0

arXiv:2512.12059v1 Announce Type: new
Abstract: Monitoring forecasting systems is critical for customer satisfaction, profitability, and operational efficiency in large-scale retail businesses. We propose The Forecast Critic, a system that leverages Large Language Models (LLMs) for automated forecast monitoring, taking advantage of their broad world knowledge and strong ``reasoning'' capabilities. As a prerequisite for this, we systematically evaluate the ability of LLMs to assess time series forecast quality, focusing on three key questions. (1) Can LLMs be deployed to perform forecast monitoring and identify obviously unreasonable forecasts? (2) Can LLMs effectively incorporate unstructured exogenous features to assess what a reasonable forecast looks like? (3) How does performance vary across model sizes and reasoning capabilities, measured across state-of-the-art LLMs? We present three experiments, including on both synthetic and real-world forecasting data. Our results show that LLMs can reliably detect and critique poor forecasts, such as those plagued by temporal misalignment, trend inconsistencies, and spike errors.

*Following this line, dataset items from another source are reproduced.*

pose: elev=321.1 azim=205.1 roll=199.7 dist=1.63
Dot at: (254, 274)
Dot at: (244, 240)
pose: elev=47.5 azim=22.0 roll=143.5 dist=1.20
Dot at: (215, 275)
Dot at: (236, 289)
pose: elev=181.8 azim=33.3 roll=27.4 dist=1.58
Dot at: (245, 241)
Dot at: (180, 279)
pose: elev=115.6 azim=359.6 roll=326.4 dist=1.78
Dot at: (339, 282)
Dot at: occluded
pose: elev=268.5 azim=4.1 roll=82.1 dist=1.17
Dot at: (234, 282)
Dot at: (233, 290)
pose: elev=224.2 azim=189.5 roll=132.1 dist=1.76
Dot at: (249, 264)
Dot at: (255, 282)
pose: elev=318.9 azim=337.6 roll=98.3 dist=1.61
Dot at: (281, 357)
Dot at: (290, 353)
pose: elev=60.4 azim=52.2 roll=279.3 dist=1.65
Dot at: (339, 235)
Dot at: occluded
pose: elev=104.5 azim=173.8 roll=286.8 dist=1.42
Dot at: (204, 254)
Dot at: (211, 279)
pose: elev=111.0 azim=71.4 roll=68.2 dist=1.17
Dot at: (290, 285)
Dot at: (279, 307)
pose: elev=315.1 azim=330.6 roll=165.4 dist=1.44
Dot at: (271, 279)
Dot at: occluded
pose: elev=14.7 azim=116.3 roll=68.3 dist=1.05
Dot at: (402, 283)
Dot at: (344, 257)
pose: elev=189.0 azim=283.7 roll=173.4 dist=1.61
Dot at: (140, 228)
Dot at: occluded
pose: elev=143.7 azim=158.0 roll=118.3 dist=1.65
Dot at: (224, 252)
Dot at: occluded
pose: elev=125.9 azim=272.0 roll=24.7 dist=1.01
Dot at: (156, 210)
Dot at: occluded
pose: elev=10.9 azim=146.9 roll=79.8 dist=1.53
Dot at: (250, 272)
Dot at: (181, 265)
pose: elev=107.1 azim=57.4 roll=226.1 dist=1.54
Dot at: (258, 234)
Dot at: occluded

The best-performing model we evaluated achieves an F1 score of 0.88, somewhat below human-level performance (F1 score: 0.97). We also demonstrate that multi-modal LLMs can effectively incorporate unstructured contextual signals to refine their assessment of the forecast. Models correctly identify missing or spurious promotional spikes when provided with historical context about past promotions (F1 score: 0.84). Lastly, we demonstrate that these techniques succeed in identifying inaccurate forecasts on the real-world M5 time series dataset, with unreasonable forecasts having an sCRPS at least 10% higher than that of reasonable forecasts. These findings suggest that LLMs, even without domain-specific fine-tuning, may provide a viable and scalable option for automated forecast monitoring and evaluation.